Rep. Gutierrez: Millions Waiting As Obama Immigration Actions Stalled

On the eve of the one-year anniversary of President Obama's announcement on executive actions on immigration, Rep. Luis Gutierrez (D-Ill.) said millions of families are still waiting for relief.

At an event hosted Thursday by the Center for American Progress, Gutierrez said a year might not seem like a long time for some. "But if you're waiting for a sense of safety, if you're waiting for your parents to be protected, if you're waiting for a piece of paper that says you can work legally, a year is an eternity," he said.

Friday marks one year since Obama announced a series of executive actions that included the Deferred Action for Parents of Americans and Lawful Permanent Residents, or DAPA. The federal program would protect from deportation undocumented parents who have children who are citizens or legal residents and offer them a chance to apply for a work permit.

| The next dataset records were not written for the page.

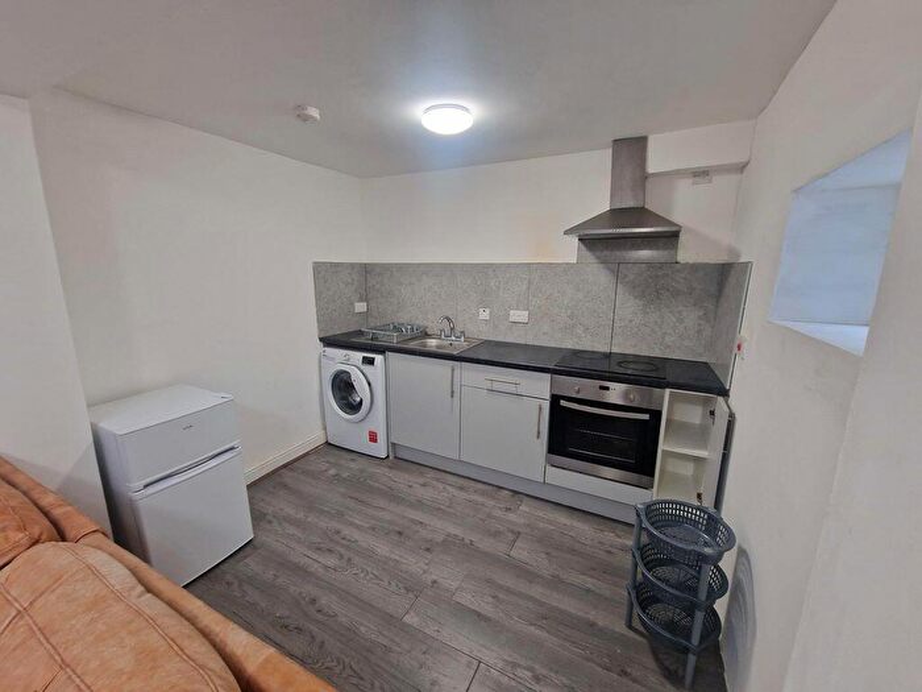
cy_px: 346
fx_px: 346
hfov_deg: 106.2
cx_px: 461
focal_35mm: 13
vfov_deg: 89.9
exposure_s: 1/50
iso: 320
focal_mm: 2.2
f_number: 2.2
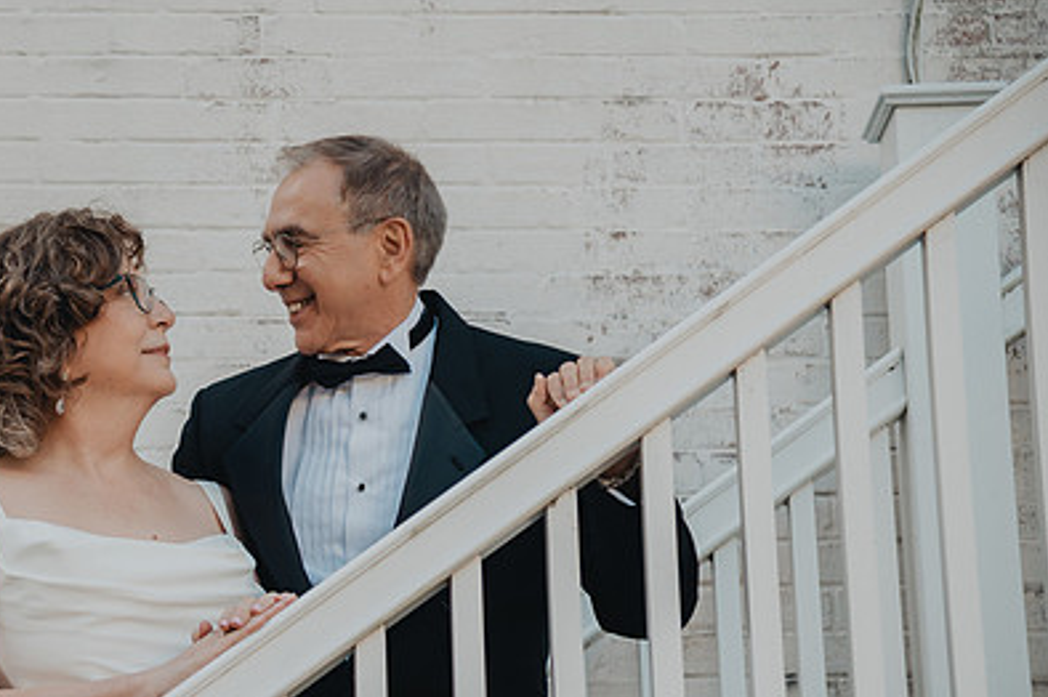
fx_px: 4072
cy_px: 466
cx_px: 330
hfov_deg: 14.6
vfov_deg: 9.8
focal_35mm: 140
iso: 250
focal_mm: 92
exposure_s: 1/320
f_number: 4
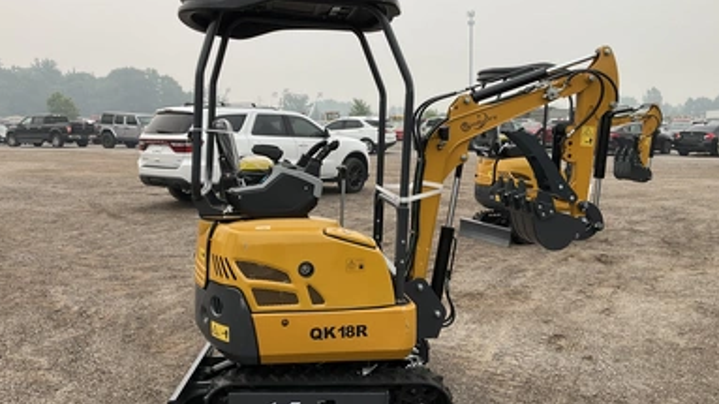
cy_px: 190
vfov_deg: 35.6
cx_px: 345
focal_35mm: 33
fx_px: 629
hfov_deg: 59.5
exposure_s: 1/329
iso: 25
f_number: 1.8
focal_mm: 3
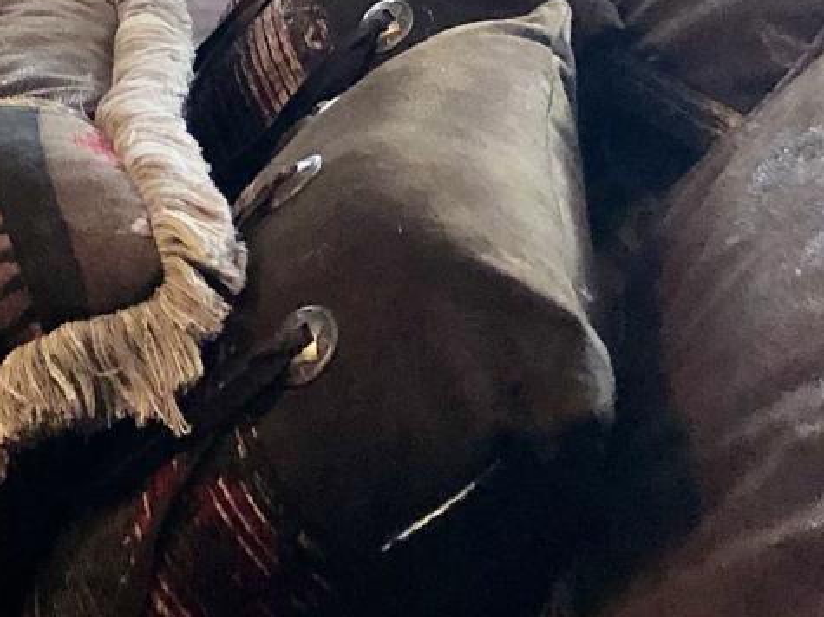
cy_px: -756
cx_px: -260
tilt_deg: -3.2
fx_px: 2808
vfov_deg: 11.0
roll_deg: -0.4
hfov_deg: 15.8
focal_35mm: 118
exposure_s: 1/15
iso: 80
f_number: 1.8
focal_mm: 4
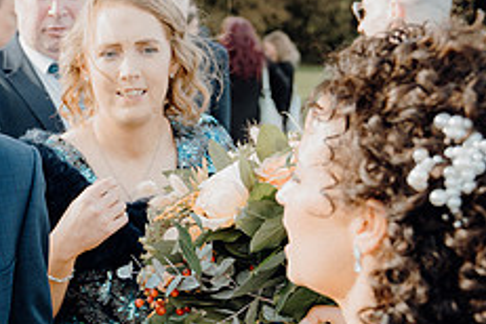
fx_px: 1120
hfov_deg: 22.9
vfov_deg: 16.3
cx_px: -65
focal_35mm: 83
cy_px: 272
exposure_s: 1/400
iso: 250
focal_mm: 33
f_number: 3.5
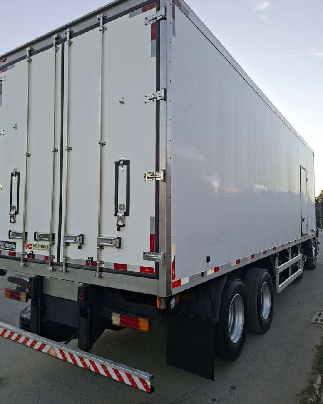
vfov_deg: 68.1
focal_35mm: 25
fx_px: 299
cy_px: 199
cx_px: 162
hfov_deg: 56.8
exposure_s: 1/435
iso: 50
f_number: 1.8
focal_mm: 5.54
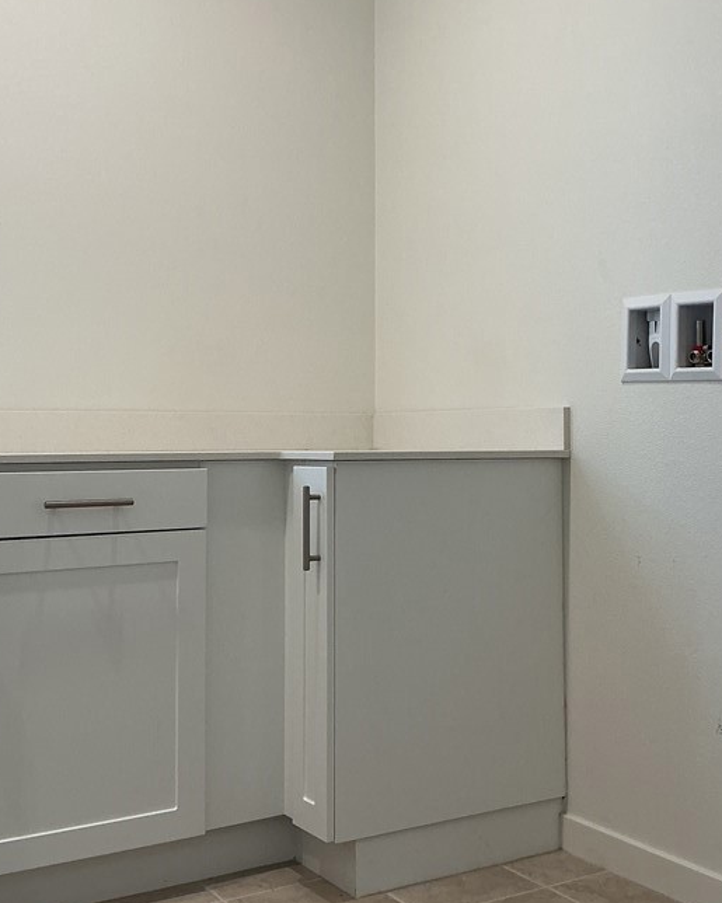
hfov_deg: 33.4
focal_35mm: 45
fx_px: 1202
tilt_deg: +1.2
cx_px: 405
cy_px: 407
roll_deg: -1.0
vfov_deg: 41.1
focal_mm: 3
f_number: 1.8
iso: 40
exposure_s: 1/60
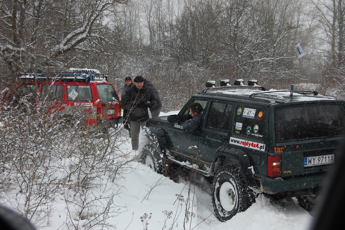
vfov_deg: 23.7
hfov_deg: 35.1
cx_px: 172
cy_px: 115
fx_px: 546
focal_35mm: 57
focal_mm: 38
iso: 200
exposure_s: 1/200
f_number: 7.1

The president also announced as part of his executive actions that he would expand Deferred Action for Childhood Arrivals, or DACA, a program he first announced in 2012 designed for undocumented youth who have spent most of their lives in the U.S.

But both DAPA and expanded DACA were blocked in the courts following a lawsuit by Texas and 25 other states. Last week, after a federal appeals court maintained a hold on the president's executive actions, the Obama administration said it plans to file an appeal with the U.S. Supreme Court.

Gutierrez said Thursday he's confident that the Supreme Court will take up the case and rule in favor of the Obama administration by June of next year. In the meantime, he said undocumented immigrants who would qualify for the blocked programs should be protected from deportation.

That's because, he explained, the courts did not block prosecutorial discretion measures that Obama announced as part of his executive actions. The measures define how immigrants are prioritized for deportation. He said under those measures, undocumented immigrants who would qualify for DAPA or expanded DACA should be considered a low priority for deportation.

"They cannot come forward and register for a work permit or submit their fingerprints for a criminal background check," Gutierrez said, referring to those who would be eligible for DAPA or expanded DACA. "But millions of immigrants who live, work and raise their families in the United States should be protected from deportation if the system is working the way it's supposed to."

He also recommended undocumented immigrants to gather the documents necessary—such as birth certificates of their U.S. citizen or lawful permanent resident children—to prove that they would qualify for DAPA or expanded DACA, so they can show those documents to authorities in case they're arrested.

"You should be, if everything works, released because you are no longer a priority and a target for deportation," he said.